I want to prove that: In a topological vector space $E$ a set different from $\emptyset$ and from $E$ cannot be both open and closed, in the other words, if a subset $M\subset E$ is open and closed, then $M= \emptyset$ or $M=E$.
I can prove that $M \subset E$ is a linear subspace of $E$ then, $M=E$. But, in our case, $M$ is a general set (closed and open).
Any topological vector space $X$ is path connected: Given $x$ and $y$ the map $f:[0,1] \to X$ defined by $f(t)=tx+(1-t)y$ is a path from $y$ to $x$. Any path connected space is connected. If $E$ is open and closed that $X=E \cup E^{c}$ gives a disconnection of $X$.

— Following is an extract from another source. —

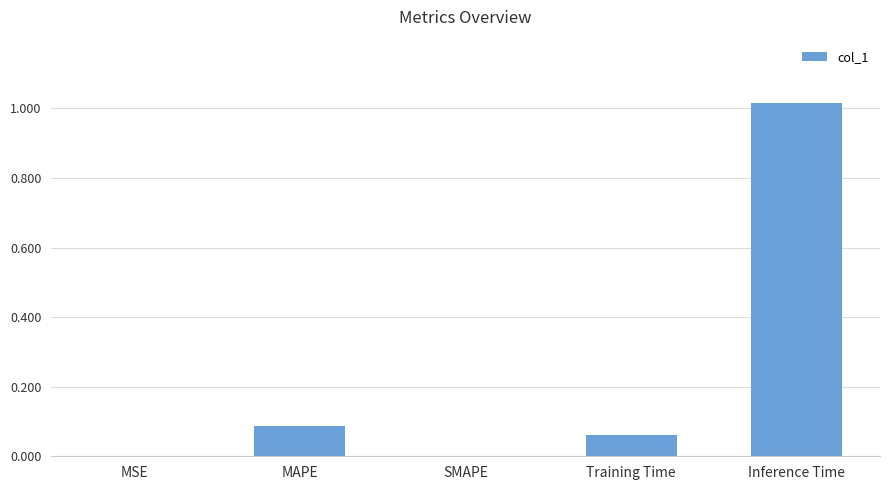

Which category has the highest value across all series?

Inference Time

Direct proof without using path-connectedness:
Suppose such a set $E$ exists. Pick $x \in E$ and $y \in E^{c}$. Let $f(t)=tx+(1-t)y$. Consider $c=\sup \{t: f(t) \in E^{c}\}$. There exist $t_n$ increasing to $c$ such that $f(t_n) \in E^{c}$ for all $n$. Since $f$ is continuous and $E^{c}$ is closed we get $f(c) \in E^{c}$. Similarly, taking a sequence $t_n$ decreasing to $c$ we get $f(c) \in E$. [Note that $c \neq 1$ since $f(1)=x \in E$]. Thus $f(c) \in E \cap E^{c}=\emptyset$, a contradiction.